For much of last week I was in Leiden, Holland, giving one of the Ostrowski prize lectures at the annual meeting of the Netherlands mathematical congress. My talk was not on the subject of the prize (arithmetic progressions in primes), as this was covered by a talk of Ben Green there, but rather on a certain “uniform uncertainty principle” in Fourier analysis, and its relation to compressed sensing; this is work which is joint with Emmanuel Candes and also partly with Justin Romberg.

As mentioned in the previous post here, compressed sensing is a relatively new measurement paradigm which seeks to capture the “essential” aspects of a high-dimensional object using as few measurements as possible. There are many contexts in which compressed sensing is potentially useful, but for this talk (which is focussed on theory rather than applications) I will just consider a single toy model arising from Fourier analysis. Specifically, the object we seek to measure will be a complex function $f: {\Bbb Z}/{N \Bbb Z} \to {\Bbb C}$ on the cyclic group of N elements (or if you wish, a column vector of N complex numbers). In practice one should think of N as being of moderately large size, e.g. $N \sim 10^6$. Given such a function, one can form its (discrete) Fourier transform $\hat f: {\Bbb Z}/{N \Bbb Z} \to {\Bbb C}$; for this talk it will be convenient to normalise this Fourier transform as

$\hat f(\xi) = \frac{1}{\sqrt{N}} \sum_{x \in {\Bbb Z}/N{\Bbb Z}} f(x) e^{-2\pi i x\xi/N}.$

We suppose that we can measure some (but perhaps not all) of the Fourier coefficients of f, and ask whether we can reconstruct f from this information; the objective is to use as few Fourier coefficients as possible. More specifically, we fix a set $\Lambda \subset {\Bbb Z}/N{\Bbb Z}$ of “observable” frequencies, and pose the following two questions:

1. Let N be a known integer, let $f: {\Bbb Z}/N {\Bbb Z} \to {\Bbb C}$ be an unknown function, let $\Lambda \subset {\Bbb Z}/N{\Bbb Z}$ a known set of frequencies, and let $c_\xi = \hat f(\xi)$ be a sequence of known Fourier coefficients of f for all $\xi \in \Lambda$. Is it possible to reconstruct f uniquely from this information?

# Data:
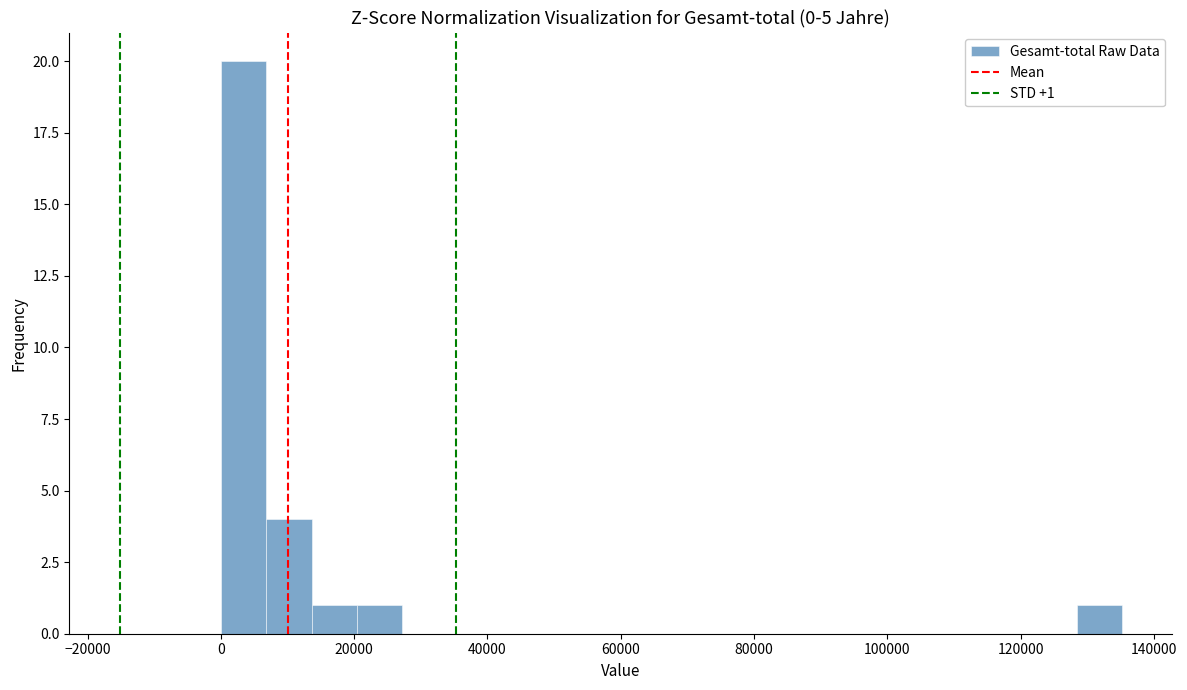

Read against the x-axis, roughly where is the centre of the tallest bar?

4000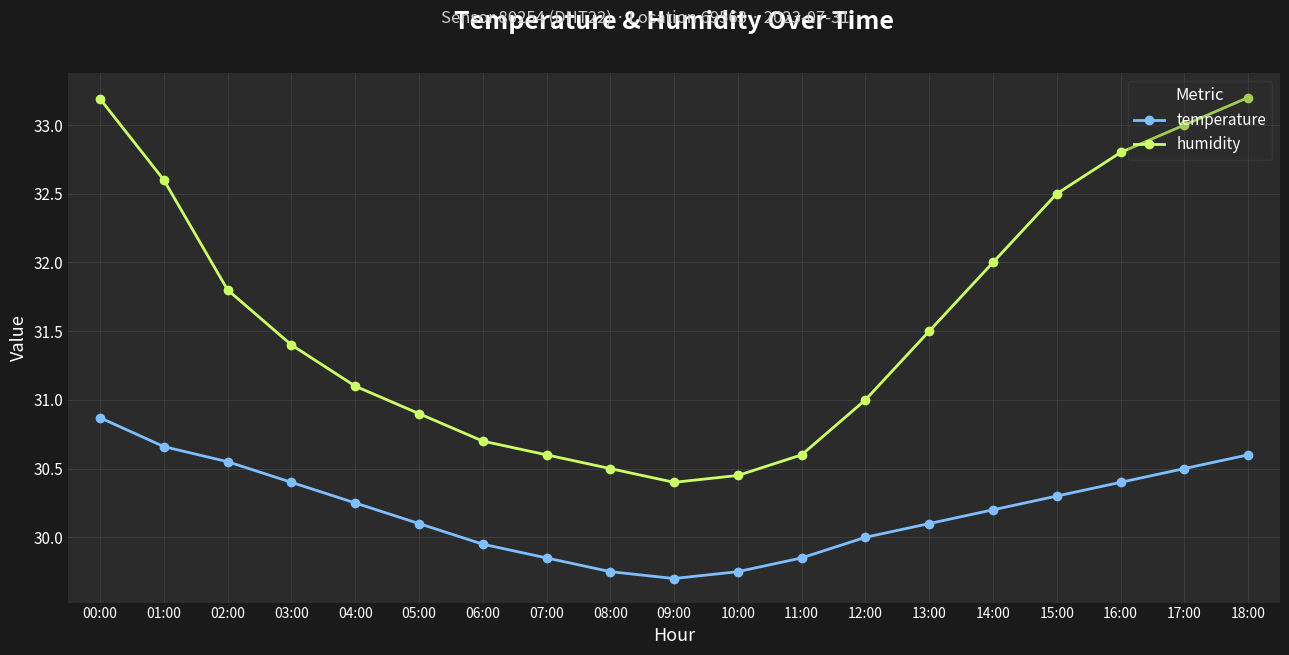

At which label does humidity reach its minimum?

09:00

# Required tasks:
1. Answer these questions using the compressed sensing passage:
(a) In which city was the writer giving a lecture?
(b) Who gave the talk on arithmetic progressions in primes?
(c) What value is offered as an example of a moderately large N?
2. Pick up the compressed sensing passage where it stops and write the next few paragraphs.

# Responses per task:
1.
(a) Leiden, Holland.
(b) Ben Green.
(c) $N \sim 10^6$.

2.
2. If so, what is a practical algorithm for finding f?

For instance, if $\Lambda$ is the whole set of frequencies, i.e. $\Lambda = {\Bbb Z}/N{\Bbb Z}$, then the answer to Q1 is “yes” (because the Fourier transform is injective), and an answer to Q2 is provided by the Fourier inversion formula

$f(x) = \frac{1}{\sqrt{N}} \sum_{\xi \in {\Bbb Z}/N{\Bbb Z}} c_\xi e^{2\pi i x\xi}$

which can be computed quite quickly, for instance by using the fast Fourier transform.

Now we ask what happens when $\Lambda$ is a proper subset of ${\Bbb Z}/N{\Bbb Z}$. Then the answer to Q1, as stated above, is “no” (and so Q2 is moot). One can see this abstractly by a degrees-of-freedom argument: the space of all functions f on N points has N degrees of freedom, but we are only making $|\Lambda|$ measurements, thus leaving $N - |\Lambda|$ remaining degrees of freedom in the unknown function f. If $|\Lambda|$ is strictly less than N, then there are not enough measurements to pin down f precisely. More concretely, we can easily use the Fourier inversion formula to concoct a function f which is not identically zero, but whose Fourier transform vanishes on $\Lambda$ (e.g. consider a plane wave whose frequency lies outside of $\Lambda$). Such a function is indistinguishable from the zero function as far as the known measurements are concerned.

However, we can hope to recover unique solvability for this problem by making an additional hypothesis on the function f. There are many such hypotheses one could make, but for this toy problem we shall simply assume that f is sparse. Specifically, we fix an integer S between 1 and N, and say that a function f is S-sparse if f is non-zero in at most S places, or equivalently if the support $\hbox{supp}(f) := \{ x \in {\Bbb Z}/N{\Bbb Z}: f(x) \neq 0\}$ has cardinality less than or equal to S. We now ask the following modified versions of the above two questions:

1. Let S and N be known integers, let $f: {\Bbb Z}/N{\Bbb Z} \to {\Bbb C}$ be an unknown S-sparse function, let $\Lambda \subset {\Bbb Z}/N{\Bbb Z}$ a known set of frequencies, and let $c_\xi = \hat f(\xi)$ be a sequence of known Fourier coefficients of f for all $\xi \in \Lambda$. Is it possible to reconstruct f uniquely from this information?
2. If so, what is a practical algorithm for finding f?

Note that while we know how sparse f is, we are not given to know exactly where f is sparse – there are S positions out of the N total positions where f might be non-zero, but we do not know which S positions these are. The fact that the support is not known a priori is one of the key difficulties with this problem. Nevertheless, setting that problem aside for the moment, we see that f now has only S degrees of freedom instead of N, and so by repeating the previous analysis one might now hope that the answer to Q1 becomes yes as soon as $|\Lambda| \geq S$, i.e. one takes at least as many measurements as the sparsity of f.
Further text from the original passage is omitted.